In this work, we investigated the effect of a local search step combined with balanced GA to evolve highly nonlinear balanced Boolean functions. The motivation was to analyze the possible causes of the poor performance of balanced GA on this particular optimization problem, when compared to other metaheuristics such as GP. To this end, we set up our investigation by adding to the GA with balanced crossovers proposed in our previous paper [6] a local search strategy originally devised by Millan et al. [13]. We investigated three variants, namely no local search, single-step local search, and steepest-ascent local search, and applied it to the optimization of Boolean functions of \(6 \le n \le 9\) variables. The investigation was centered around two main research questions: the first one concerned whether the use of local search increased the convergence speed of a balanced GA toward a local optimum. The second question asked if local search decreases the population diversity, as measured by the median pairwise Hamming distance between individuals. While our results answered affirmatively the first question as expected, the answer to the second question surprisingly turned out to be negative. In particular, local search either does not affect or even increases the median distance in the population. We discussed this finding by referring to a recent work on the fitness landscapes of Boolean functions [4], in the form of Local Optima Networks. In particular, the main insight gained from this discussion is that the poor performance of balanced GA might be connected to the initialization method of the population, which right now generates each individual independently with uniform probability.

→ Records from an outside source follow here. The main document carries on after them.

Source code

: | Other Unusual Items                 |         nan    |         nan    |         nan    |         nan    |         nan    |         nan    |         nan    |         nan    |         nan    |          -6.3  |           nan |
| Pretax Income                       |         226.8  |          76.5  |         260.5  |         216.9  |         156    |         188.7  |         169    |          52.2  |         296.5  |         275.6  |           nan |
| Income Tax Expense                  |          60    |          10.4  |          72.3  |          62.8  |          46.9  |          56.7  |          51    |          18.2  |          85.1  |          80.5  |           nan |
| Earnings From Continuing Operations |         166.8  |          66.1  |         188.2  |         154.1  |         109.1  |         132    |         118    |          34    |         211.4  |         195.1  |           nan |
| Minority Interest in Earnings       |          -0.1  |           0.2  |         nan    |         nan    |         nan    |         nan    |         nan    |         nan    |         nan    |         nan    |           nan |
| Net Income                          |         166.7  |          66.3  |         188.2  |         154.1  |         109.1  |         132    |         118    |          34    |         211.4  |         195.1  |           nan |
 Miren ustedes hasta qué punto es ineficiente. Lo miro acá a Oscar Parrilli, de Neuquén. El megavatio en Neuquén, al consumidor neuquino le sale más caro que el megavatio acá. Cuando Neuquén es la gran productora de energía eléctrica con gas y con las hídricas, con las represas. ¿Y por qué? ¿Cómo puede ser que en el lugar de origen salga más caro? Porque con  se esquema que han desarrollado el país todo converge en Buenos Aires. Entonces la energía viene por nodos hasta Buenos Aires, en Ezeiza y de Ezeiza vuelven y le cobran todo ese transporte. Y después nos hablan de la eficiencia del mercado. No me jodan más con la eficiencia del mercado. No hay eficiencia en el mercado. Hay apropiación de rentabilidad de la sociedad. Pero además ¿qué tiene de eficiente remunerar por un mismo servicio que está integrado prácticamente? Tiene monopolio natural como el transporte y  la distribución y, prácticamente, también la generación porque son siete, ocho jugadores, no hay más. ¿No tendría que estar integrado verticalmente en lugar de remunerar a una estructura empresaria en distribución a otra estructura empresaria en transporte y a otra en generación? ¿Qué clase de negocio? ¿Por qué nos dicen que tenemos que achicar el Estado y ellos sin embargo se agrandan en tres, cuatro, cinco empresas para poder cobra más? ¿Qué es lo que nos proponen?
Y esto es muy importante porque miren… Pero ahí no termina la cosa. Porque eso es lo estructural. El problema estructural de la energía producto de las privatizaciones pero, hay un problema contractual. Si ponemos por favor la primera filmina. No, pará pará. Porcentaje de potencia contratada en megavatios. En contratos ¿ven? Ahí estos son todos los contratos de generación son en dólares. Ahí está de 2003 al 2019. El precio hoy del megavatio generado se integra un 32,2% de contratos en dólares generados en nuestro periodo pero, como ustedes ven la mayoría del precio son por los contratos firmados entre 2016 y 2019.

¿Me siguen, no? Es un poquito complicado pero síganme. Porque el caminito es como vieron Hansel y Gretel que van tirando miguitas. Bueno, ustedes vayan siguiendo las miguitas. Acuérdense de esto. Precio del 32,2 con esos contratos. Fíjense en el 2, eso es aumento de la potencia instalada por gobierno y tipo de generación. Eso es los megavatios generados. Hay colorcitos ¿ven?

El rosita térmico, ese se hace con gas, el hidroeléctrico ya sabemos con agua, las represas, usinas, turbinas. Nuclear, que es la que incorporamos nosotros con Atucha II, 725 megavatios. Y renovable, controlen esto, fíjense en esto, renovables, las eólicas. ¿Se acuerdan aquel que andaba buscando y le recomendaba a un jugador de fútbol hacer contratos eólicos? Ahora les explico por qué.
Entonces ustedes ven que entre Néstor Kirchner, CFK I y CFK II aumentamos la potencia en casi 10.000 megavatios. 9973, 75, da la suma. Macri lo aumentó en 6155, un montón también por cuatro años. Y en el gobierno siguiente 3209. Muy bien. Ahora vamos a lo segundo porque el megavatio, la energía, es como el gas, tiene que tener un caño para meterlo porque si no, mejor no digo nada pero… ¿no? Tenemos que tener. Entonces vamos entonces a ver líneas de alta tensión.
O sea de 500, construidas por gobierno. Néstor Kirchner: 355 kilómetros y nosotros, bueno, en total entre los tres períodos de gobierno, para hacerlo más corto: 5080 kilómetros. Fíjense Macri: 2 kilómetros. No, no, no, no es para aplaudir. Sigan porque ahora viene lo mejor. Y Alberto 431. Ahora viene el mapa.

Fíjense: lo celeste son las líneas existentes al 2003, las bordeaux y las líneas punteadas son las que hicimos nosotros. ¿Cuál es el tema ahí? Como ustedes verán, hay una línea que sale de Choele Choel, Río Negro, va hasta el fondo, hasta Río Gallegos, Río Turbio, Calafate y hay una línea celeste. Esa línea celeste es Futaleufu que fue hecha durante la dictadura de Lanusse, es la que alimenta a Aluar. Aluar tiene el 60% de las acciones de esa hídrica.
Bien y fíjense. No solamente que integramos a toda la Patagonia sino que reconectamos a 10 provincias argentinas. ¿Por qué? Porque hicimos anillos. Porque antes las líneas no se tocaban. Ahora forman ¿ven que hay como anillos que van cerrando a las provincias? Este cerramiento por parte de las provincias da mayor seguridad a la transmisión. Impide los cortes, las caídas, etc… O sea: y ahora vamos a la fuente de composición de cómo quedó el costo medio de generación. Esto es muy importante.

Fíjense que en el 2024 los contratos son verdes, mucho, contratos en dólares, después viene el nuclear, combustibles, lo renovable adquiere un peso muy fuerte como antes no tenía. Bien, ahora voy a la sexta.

Future experiments should consider other types of initialization, such as random walk from a single initial individual, or lexicographic generation. A more thorough tuning phase of the GA is also in order, to assess its sensitivity toward the population size and mutation rate. Beside this, several other directions for future research remained to be explored on the subject. Perhaps the most interesting one, after the finding of this paper, involves the analysis of the fitness landscape for the particular search space of balanced Boolean functions. Indeed, the analysis of Local Optima Networks in [4] considered the space of all Boolean functions, with no balancedness constraints. Therefore, it would be interesting to repeat the analysis for balanced functions, to see if similar properties like many isolated local optima still emerge. Further, we believe that it would be interesting to augment GA with local search also for other optimization problems that require balanced representations, such as the construction of bent functions and orthogonal arrays already considered in our previous paper [6].